*What is expected:* Go through the material underneath and show every line where the string "negative" occurs.

*Records shown:*
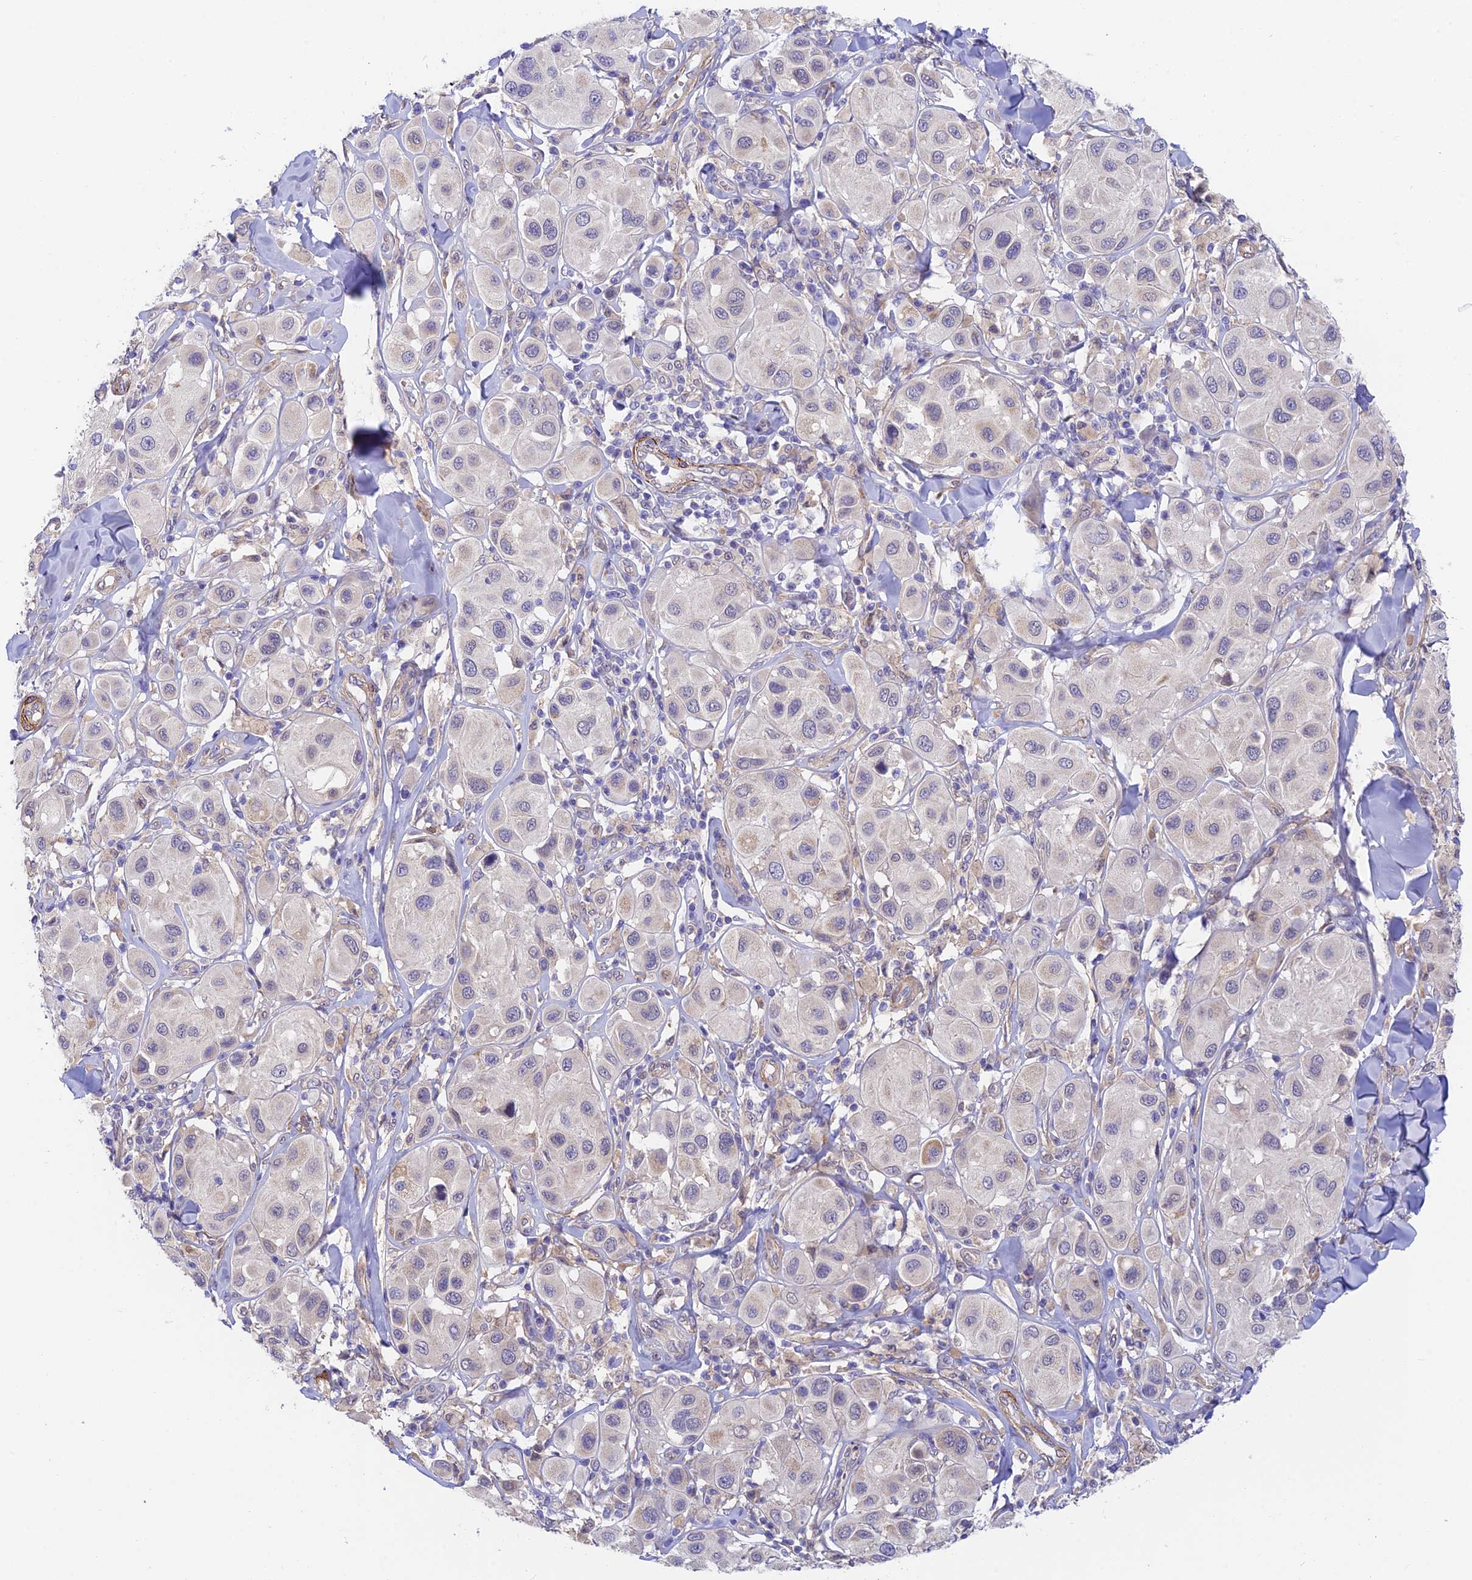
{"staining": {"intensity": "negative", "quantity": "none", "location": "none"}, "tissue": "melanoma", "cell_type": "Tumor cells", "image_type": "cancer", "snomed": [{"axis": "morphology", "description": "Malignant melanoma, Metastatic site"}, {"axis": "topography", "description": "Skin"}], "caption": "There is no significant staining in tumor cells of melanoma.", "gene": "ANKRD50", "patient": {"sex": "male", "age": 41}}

---

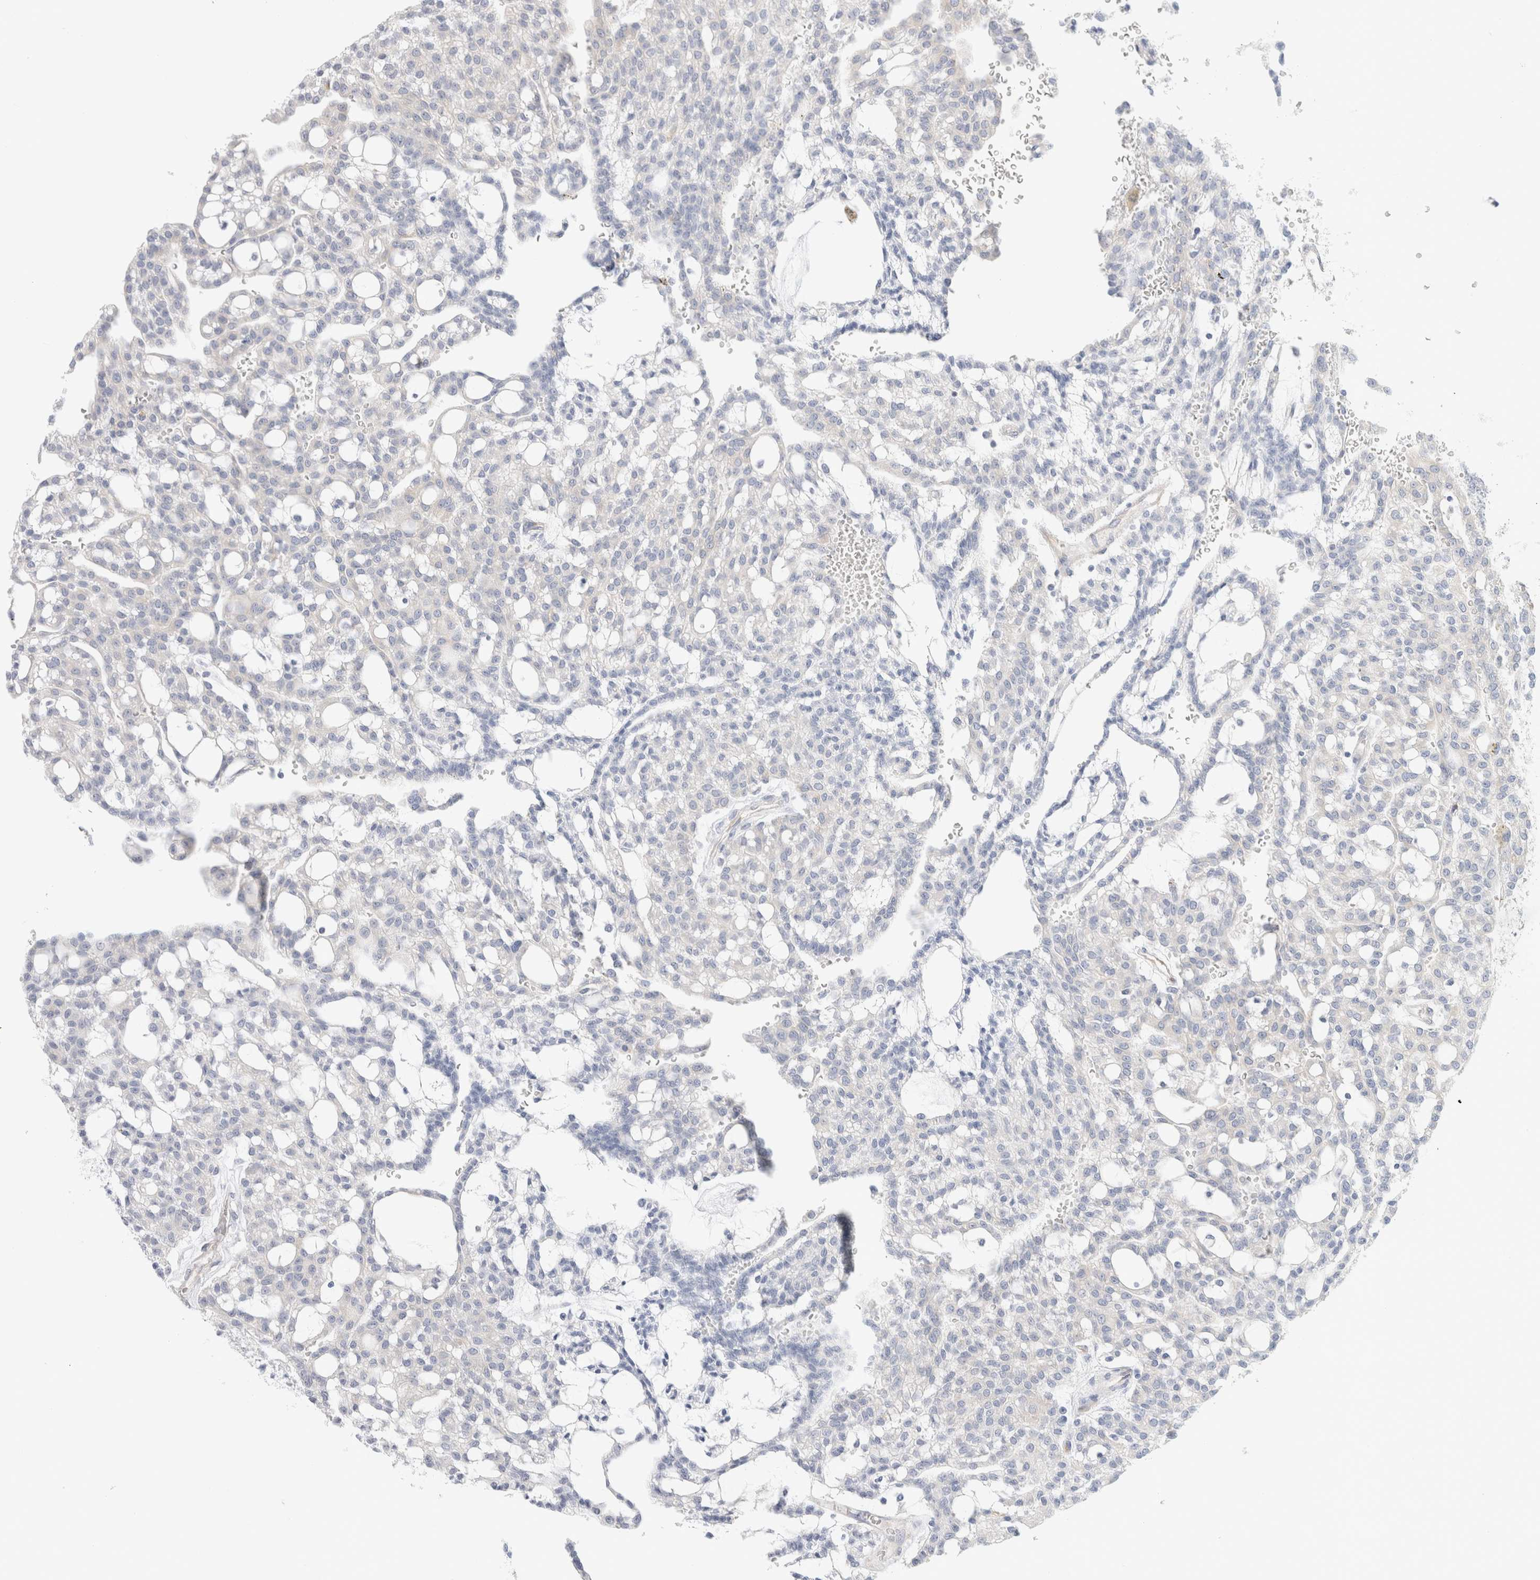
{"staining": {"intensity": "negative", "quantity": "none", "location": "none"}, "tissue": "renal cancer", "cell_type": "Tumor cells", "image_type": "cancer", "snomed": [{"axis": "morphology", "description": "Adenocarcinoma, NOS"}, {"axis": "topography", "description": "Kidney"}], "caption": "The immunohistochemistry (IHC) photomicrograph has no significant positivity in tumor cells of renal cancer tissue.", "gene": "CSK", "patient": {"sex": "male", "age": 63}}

* * *

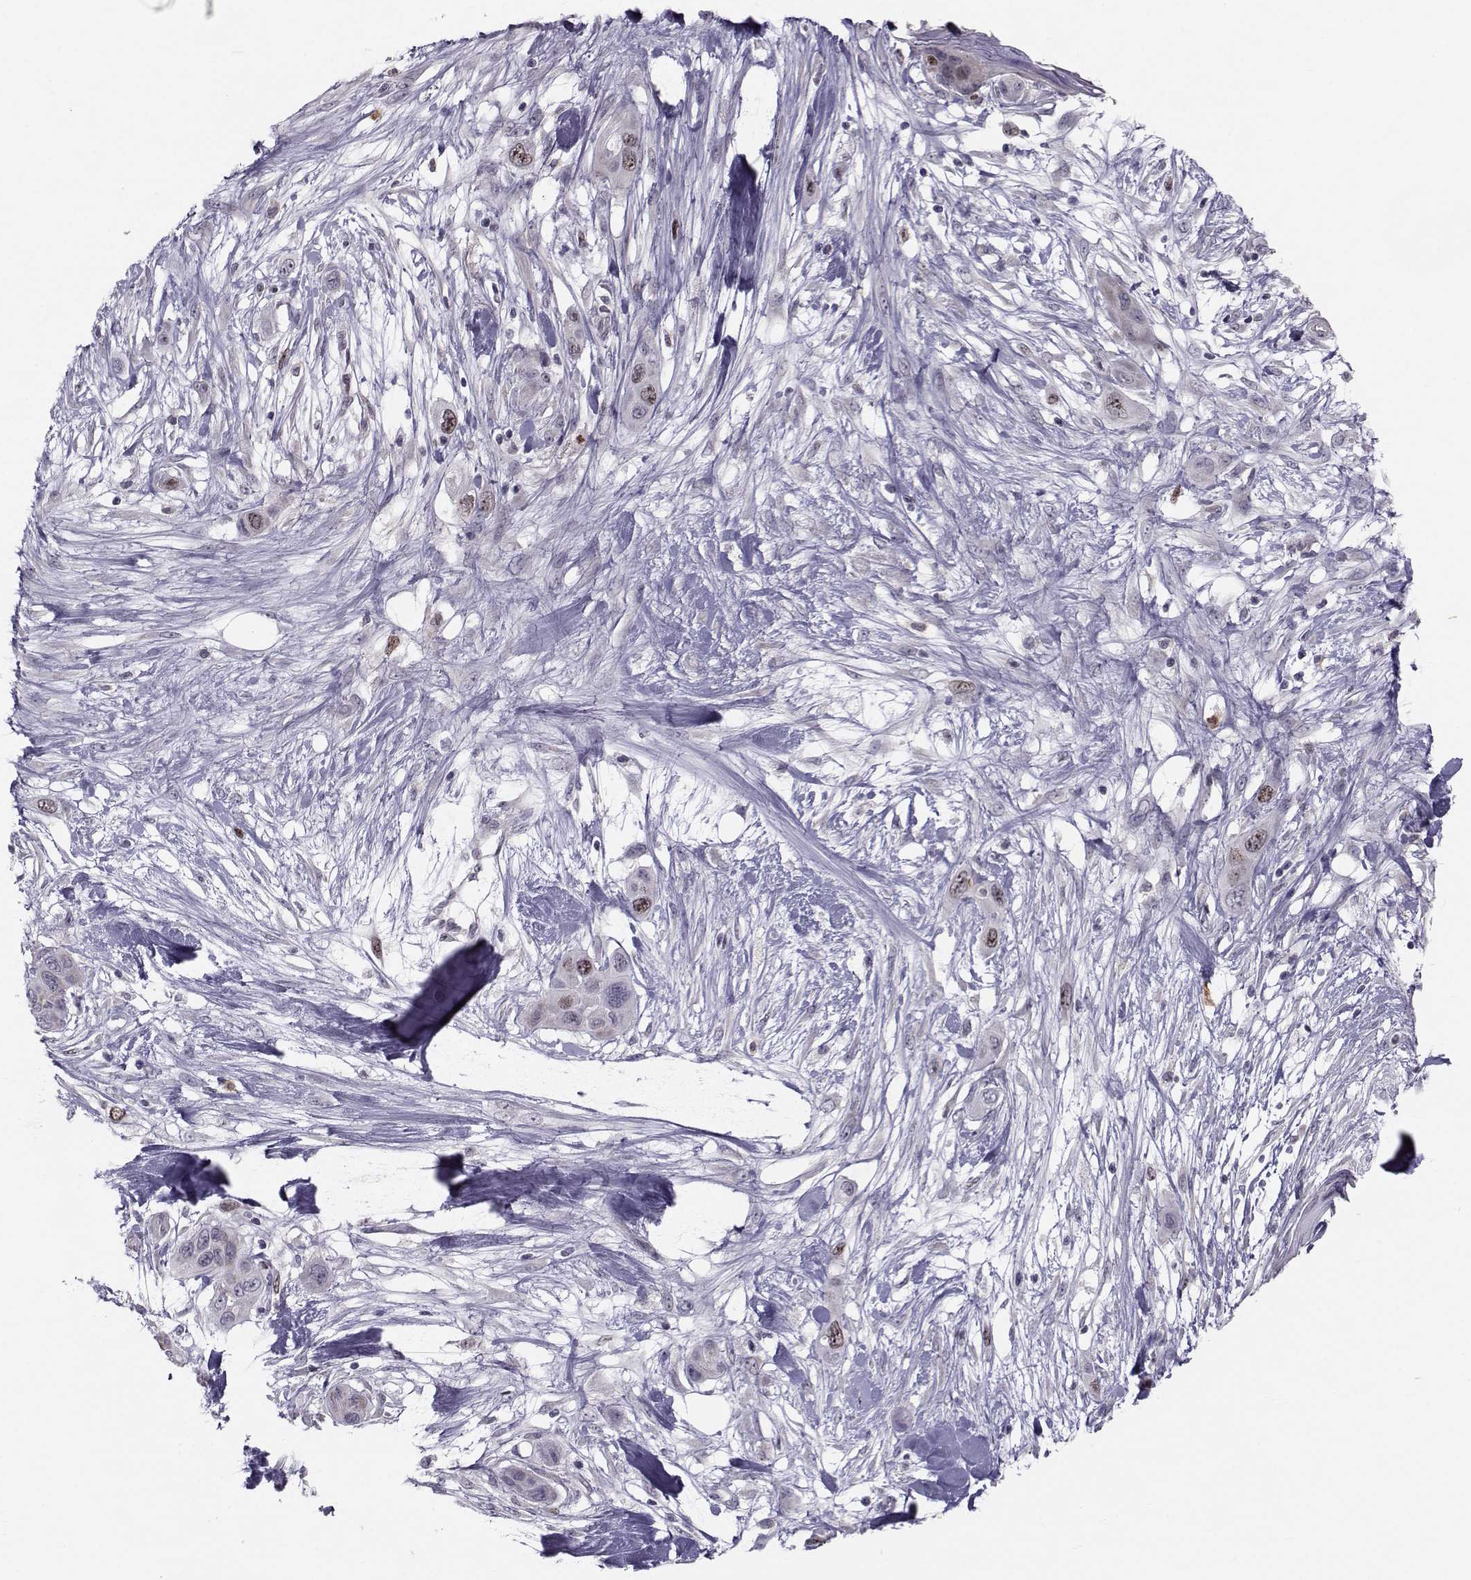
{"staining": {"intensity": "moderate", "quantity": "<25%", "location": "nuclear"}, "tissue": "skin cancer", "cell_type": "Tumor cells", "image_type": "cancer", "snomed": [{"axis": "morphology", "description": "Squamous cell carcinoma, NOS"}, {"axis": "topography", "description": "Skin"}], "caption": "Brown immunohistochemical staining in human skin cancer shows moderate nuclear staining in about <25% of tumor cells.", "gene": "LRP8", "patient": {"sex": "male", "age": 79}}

*Exercise solution:*
{"staining": {"intensity": "negative", "quantity": "none", "location": "none"}, "tissue": "melanoma", "cell_type": "Tumor cells", "image_type": "cancer", "snomed": [{"axis": "morphology", "description": "Malignant melanoma, Metastatic site"}, {"axis": "topography", "description": "Skin"}], "caption": "There is no significant staining in tumor cells of melanoma.", "gene": "ANKRD50", "patient": {"sex": "male", "age": 41}}
{"staining": {"intensity": "negative", "quantity": "none", "location": "none"}, "tissue": "renal cancer", "cell_type": "Tumor cells", "image_type": "cancer", "snomed": [{"axis": "morphology", "description": "Adenocarcinoma, NOS"}, {"axis": "topography", "description": "Kidney"}], "caption": "The immunohistochemistry (IHC) photomicrograph has no significant positivity in tumor cells of renal cancer tissue.", "gene": "CSK", "patient": {"sex": "male", "age": 63}}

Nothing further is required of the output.